很多硕博根本没有意识到这个时代最大的红利
同样在用AI做科研,为什么别人效率翻倍,自己却感觉没什么变化?
问题在于大多数人没搞清楚它到底该用在哪个环节。翻译、润色一下,就觉得自己在用AI了——其实离真正的“AI赋能”还差得很远。
聪明的硕博生,已经把AI用在了文献筛选、知识内化、内容转化这些真正关键的环节上。
01 文献筛选
科研工作中最消耗时间的,往往不是精读本身,而是面对海量文献时,不知道哪篇值得读、哪篇可以直接略过。
打开数据库,关键词一输就是几百篇。以前的做法只能一篇篇点开看摘要,从头扫到尾,反复确认这篇文献和课题的匹配度。十篇下来,一个下午就没了,而这几百篇文献中真正有价值的,可能只有十几篇。
这里分享一下我读文献的小诀窍--用小绿鲸插件,不需要精读的文章,可以让小绿鲸帮你总结一下,几秒钟内自动提炼出一篇文献的核心信息——核心论点、研究方法、主要结论,觉得有价值的再精读。
02 知识内化
文献筛选完之后,接下来的问题是:精读的时候,怎么才能真正把一篇文献消化掉?
很多人读完就忘,根本原因在于阅读过程中始终处于被动接收的状态,没有和文献产生真正的对话。
聪明人读文献是边读边问的:作者的论证是否成立?这个观点和自己之前读过的文献之间存在什么样的关系?这些发现能否迁移到自己的研究当中?
可以直接提问,它会基于真实文献内容给出针对性的解释,不需要切出去重新搜索背景资料。一篇文献读完之后,真正被记住的,是那些经过思考的问题和判断。
03 内容转化
文献读进去了,下一步的关键是如何把它们整合成自己的知识体系。
比如写文献综述的时候,你需要把几十篇文献放在一起横向审视:哪些研究结论相似?哪些研究分歧明显?领域内还有哪些问题没有被充分探讨?
同时勾选多篇文献,针对一个具体问题提问,系统会跨文献整合出清晰的对比答案。分散在几十篇文献中的关键信息,一次提问就能系统梳理清楚。
做科研的分水岭不是能力,而是会不会用资源。过去, 谁能接触到信息, 谁更强。现在, 谁能把信息变成结果, 谁更强。

**任务要求:** 把这篇谈AI辅助科研的文章从“聪明的硕博生,已经把AI用在了文献筛选、知识内化、内容转化这些真正关键的环节上。”起、到“中的关键信息,一次提问就能系统梳理清楚。”为止（含）的部分重写一遍，将其中的“精读”换成“细读”。

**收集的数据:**

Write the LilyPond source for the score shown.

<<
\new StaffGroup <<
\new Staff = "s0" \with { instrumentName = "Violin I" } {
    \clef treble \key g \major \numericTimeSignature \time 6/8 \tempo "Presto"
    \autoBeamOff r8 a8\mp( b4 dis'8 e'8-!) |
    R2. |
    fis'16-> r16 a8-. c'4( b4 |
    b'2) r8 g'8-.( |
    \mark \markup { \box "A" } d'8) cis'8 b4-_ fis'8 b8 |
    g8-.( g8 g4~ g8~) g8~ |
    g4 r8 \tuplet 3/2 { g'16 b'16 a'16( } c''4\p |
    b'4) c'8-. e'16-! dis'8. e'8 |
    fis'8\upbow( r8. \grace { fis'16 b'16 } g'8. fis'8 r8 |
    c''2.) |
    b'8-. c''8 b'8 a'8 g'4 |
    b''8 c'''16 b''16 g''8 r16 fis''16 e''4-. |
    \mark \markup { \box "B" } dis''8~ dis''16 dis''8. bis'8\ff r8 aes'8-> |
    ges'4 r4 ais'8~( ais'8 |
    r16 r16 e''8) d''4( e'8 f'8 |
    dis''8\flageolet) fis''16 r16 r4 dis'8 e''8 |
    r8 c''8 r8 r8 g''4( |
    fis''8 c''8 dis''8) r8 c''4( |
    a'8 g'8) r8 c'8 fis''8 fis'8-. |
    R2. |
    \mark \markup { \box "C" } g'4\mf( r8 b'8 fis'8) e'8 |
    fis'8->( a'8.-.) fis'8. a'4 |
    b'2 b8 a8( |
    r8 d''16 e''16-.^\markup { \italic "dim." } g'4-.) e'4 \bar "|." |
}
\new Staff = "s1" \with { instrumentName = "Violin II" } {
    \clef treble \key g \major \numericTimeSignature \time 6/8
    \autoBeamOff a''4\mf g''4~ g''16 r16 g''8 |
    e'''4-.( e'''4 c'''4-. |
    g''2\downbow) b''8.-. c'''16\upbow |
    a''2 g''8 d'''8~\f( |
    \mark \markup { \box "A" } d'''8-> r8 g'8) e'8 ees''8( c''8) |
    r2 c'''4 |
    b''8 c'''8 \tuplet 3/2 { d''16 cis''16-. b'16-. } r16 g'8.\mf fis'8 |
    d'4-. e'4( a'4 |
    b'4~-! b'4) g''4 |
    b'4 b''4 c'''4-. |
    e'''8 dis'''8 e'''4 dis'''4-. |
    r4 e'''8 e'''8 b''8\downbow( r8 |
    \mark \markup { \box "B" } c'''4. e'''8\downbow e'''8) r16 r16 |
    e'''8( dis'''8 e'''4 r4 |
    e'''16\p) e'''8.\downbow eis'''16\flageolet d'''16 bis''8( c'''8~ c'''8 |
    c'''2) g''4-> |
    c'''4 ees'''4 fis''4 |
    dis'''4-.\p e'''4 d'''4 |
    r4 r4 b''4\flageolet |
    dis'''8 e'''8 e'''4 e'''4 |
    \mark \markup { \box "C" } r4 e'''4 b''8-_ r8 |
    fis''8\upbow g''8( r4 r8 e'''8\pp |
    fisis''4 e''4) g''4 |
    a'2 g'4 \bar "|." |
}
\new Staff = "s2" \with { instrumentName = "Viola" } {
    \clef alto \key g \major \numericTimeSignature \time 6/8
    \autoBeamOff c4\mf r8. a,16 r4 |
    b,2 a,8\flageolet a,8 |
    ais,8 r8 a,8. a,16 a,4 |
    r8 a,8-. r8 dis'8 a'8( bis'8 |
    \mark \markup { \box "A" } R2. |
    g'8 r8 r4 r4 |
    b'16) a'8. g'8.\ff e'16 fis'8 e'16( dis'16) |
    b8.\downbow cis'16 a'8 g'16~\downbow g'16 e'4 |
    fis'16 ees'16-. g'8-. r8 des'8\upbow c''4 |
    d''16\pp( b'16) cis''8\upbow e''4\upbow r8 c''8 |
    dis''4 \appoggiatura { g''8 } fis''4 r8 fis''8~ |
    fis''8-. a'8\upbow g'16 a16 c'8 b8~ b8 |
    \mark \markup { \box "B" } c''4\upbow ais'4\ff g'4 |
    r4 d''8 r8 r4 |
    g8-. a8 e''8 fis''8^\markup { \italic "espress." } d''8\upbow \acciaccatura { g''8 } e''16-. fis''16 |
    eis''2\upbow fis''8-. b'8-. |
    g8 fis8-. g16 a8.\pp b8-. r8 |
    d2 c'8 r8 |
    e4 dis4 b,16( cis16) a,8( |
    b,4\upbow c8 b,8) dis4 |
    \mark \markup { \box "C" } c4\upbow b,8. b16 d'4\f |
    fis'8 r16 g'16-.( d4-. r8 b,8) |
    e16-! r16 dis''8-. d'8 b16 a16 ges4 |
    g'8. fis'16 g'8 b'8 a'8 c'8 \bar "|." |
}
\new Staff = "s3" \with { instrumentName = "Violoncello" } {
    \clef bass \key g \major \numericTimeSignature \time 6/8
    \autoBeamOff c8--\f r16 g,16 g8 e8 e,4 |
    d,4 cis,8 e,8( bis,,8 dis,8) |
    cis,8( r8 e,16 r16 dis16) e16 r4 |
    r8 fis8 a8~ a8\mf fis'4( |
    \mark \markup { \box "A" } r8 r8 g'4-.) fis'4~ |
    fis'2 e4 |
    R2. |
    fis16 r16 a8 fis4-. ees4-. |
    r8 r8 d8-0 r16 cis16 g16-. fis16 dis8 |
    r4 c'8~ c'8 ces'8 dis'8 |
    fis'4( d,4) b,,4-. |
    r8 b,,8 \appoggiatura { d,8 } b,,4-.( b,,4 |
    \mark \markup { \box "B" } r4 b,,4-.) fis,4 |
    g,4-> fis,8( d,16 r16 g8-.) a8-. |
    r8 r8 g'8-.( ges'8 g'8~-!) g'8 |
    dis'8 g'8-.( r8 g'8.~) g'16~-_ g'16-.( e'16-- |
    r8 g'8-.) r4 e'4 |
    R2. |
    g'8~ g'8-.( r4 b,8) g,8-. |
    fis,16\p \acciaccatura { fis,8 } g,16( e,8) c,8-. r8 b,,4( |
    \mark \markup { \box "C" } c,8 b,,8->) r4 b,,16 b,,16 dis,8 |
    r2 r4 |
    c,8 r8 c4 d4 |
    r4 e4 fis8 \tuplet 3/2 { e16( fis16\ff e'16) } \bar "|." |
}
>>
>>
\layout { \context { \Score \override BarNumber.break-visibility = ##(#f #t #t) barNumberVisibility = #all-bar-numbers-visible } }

**练习结果:**
聪明的硕博生,已经把AI用在了文献筛选、知识内化、内容转化这些真正关键的环节上。
01 文献筛选
科研工作中最消耗时间的,往往不是细读本身,而是面对海量文献时,不知道哪篇值得读、哪篇可以直接略过。
打开数据库,关键词一输就是几百篇。以前的做法只能一篇篇点开看摘要,从头扫到尾,反复确认这篇文献和课题的匹配度。十篇下来,一个下午就没了,而这几百篇文献中真正有价值的,可能只有十几篇。
这里分享一下我读文献的小诀窍--用小绿鲸插件,不需要细读的文章,可以让小绿鲸帮你总结一下,几秒钟内自动提炼出一篇文献的核心信息——核心论点、研究方法、主要结论,觉得有价值的再细读。
02 知识内化
文献筛选完之后,接下来的问题是:细读的时候,怎么才能真正把一篇文献消化掉?
很多人读完就忘,根本原因在于阅读过程中始终处于被动接收的状态,没有和文献产生真正的对话。
聪明人读文献是边读边问的:作者的论证是否成立?这个观点和自己之前读过的文献之间存在什么样的关系?这些发现能否迁移到自己的研究当中?
可以直接提问,它会基于真实文献内容给出针对性的解释,不需要切出去重新搜索背景资料。一篇文献读完之后,真正被记住的,是那些经过思考的问题和判断。
03 内容转化
文献读进去了,下一步的关键是如何把它们整合成自己的知识体系。
比如写文献综述的时候,你需要把几十篇文献放在一起横向审视:哪些研究结论相似?哪些研究分歧明显?领域内还有哪些问题没有被充分探讨?
同时勾选多篇文献,针对一个具体问题提问,系统会跨文献整合出清晰的对比答案。分散在几十篇文献中的关键信息,一次提问就能系统梳理清楚。